There are supposed to be 250 volunteers, I don’t know if there are, to be perfectly honest with you. I hope there are, because they can sure use them. And it’s a wonderful thing. Otherwise, what are you doing that night? You’re out and about and the town has such an attitude, such a genuine feeling of generosity. How you could you walk around being ticked off or miserable?

Q: Why do you think people keep coming back?

A: I think they keep coming because it keeps getting bigger and bigger every year. We’ve got 10,000 buttons ready and I think we’re going to sell out. The night we did the button stuffing, I said to Kate the next day, “How many buttons we do?” She said, “9,000.” I go, “You had 40 people for an hour and 45 minutes and they pinned on 9,000 buttons? Who was doing all this work?
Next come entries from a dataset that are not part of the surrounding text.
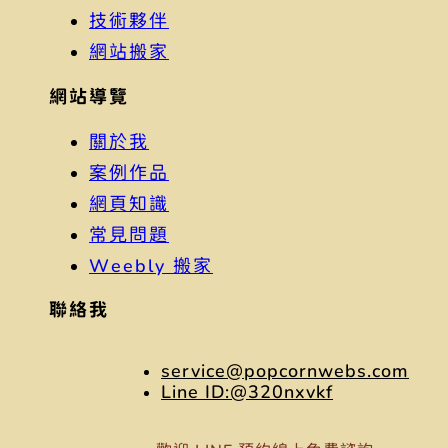
技術夥伴
網站搬家
網站導覽
關於我
案例作品
網頁知識
常見問題
Weebly 搬家
聯絡我
service@popcornwebs.com
Line ID:@320nxvkf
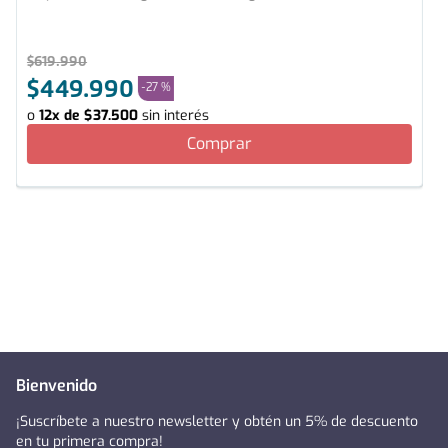
$
619
.
990
$
449
.
990
-
27 %
o
12
x de
$
37
.
500
sin interés
Comprar
Bienvenido
¡Suscríbete a nuestro newsletter y obtén un 5% de descuento
en tu primera compra!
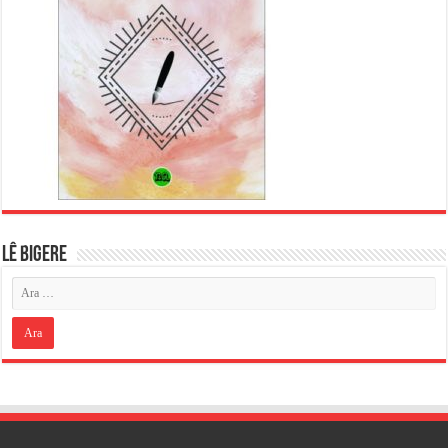
LÊ BIGERE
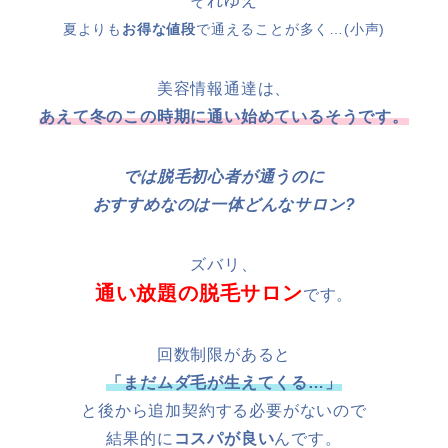
それゆえ
夏よりも
お得な値段
で通えることが多く…(小声)
美容情報通達は、
あえて冬のこの時期に通い始めているそうです。
では脱毛初心者が通うのに
おすすめなのは一体どんなサロン?
ズバリ、
通い放題の脱毛サロン
です。
回数制限があると
「まだムダ毛が生えてくる…」
と後から追加契約する必要がないので
結果的に
コスパが良い
んです。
It wasn’t me; I wasn’t working that fast.” But they keep coming back. I said, “Hey Kate, if you sell out, it’s a free concert, just like Woodstock.”

Q: Do you ever get a chance to see performances that might interest you?
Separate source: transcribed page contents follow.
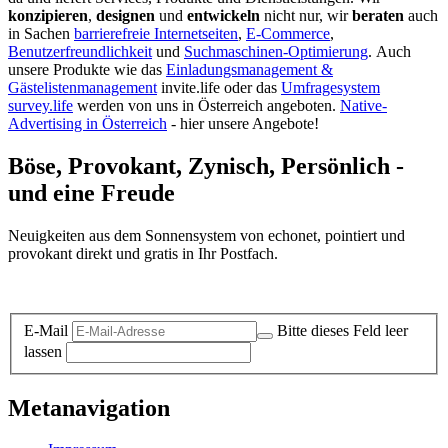
konzipieren
,
designen
und
entwickeln
nicht nur, wir
beraten
auch
in Sachen
barrierefreie Internetseiten
,
E-Commerce
,
Benutzerfreundlichkeit
und
Suchmaschinen-Optimierung
.
Auch
unsere Produkte wie das
Einladungsmanagement &
Gästelistenmanagement
invite.life oder das
Umfragesystem
survey.life
werden von uns in Österreich angeboten.
Native-
Advertising in Österreich
- hier unsere Angebote!
Böse, Provokant, Zynisch, Persönlich -
und eine Freude
Neuigkeiten aus dem Sonnensystem von echonet, pointiert und
provokant direkt und gratis in Ihr Postfach.
Datenschutz-Information zum Newsletter
E-Mail
Bitte dieses Feld leer
lassen
Metanavigation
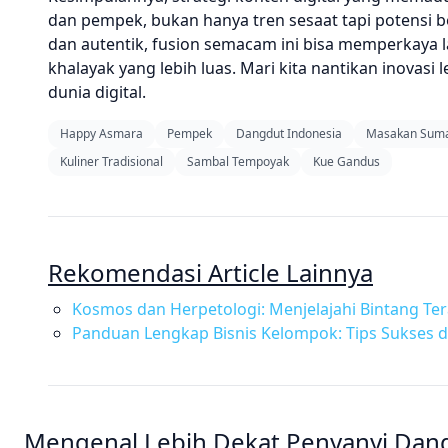
dan pempek, bukan hanya tren sesaat tapi potensi 
dan autentik, fusion semacam ini bisa memperkaya 
khalayak yang lebih luas. Mari kita nantikan inovasi 
dunia digital.
Happy Asmara
Pempek
Dangdut Indonesia
Masakan Suma
Kuliner Tradisional
Sambal Tempoyak
Kue Gandus
Rekomendasi Article Lainnya
Kosmos dan Herpetologi: Menjelajahi Bintang Ter
Panduan Lengkap Bisnis Kelompok: Tips Sukses
Mengenal Lebih Dekat Penyanyi Dangd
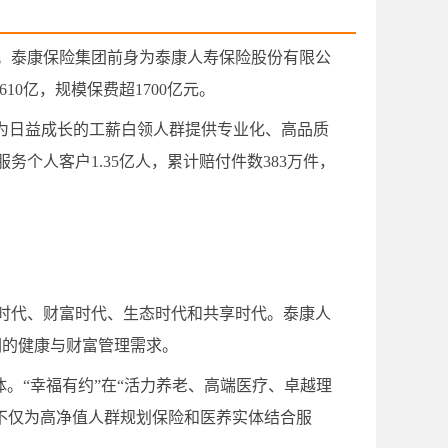
。泰康保险集团前身为泰康人寿保险股份有限公
10亿，规模保费超1700亿元。
为日益成长的工薪白领人群提供专业化、高品质
个人客户1.35亿人，累计赔付件数383万件，
时代、财富时代、生态时代和共享时代。泰康人
们的健康与财富管理需求。
体。“幸福有约”在“活力养老、高端医疗、卓越理
，不仅为高净值人群规划保险和医养实体结合服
A: Through the years, if there was something in particular I wanted to see, I would break away for 10 or 15 minutes and go see that. I wouldn’t stay for their whole performance, but we’re never gone long. I don’t roam around. I get to see enough, and it certainly makes me happy.

Q: What does your family think of your First Night volunteering?

A: I have very few family members in this town. I have a couple nieces up here. And they know me as always being somewhere or doing something, especially for somebody. So to them, for me to do this, is a perfect fit. I don’t think I’ve been out on a New Year’s Eve to celebrate and drink for probably 40 years. I don’t have the damn energy to do it. Is that the direction you want to be? I think not.

I try to drag them along, and I have in the past.

Q: Do you offer a lot of “Happy New Years!” on First Night?

A: Do I ever. I say a lot of “Buon Natale,” which is “Merry Christmas” in Italian. And I say a lot of “Happy New Years.” I wish the world the best for New Year’s. You’re talking to an old peace freak. You can understand my philosophy, I went to NYU, I just want people to get along.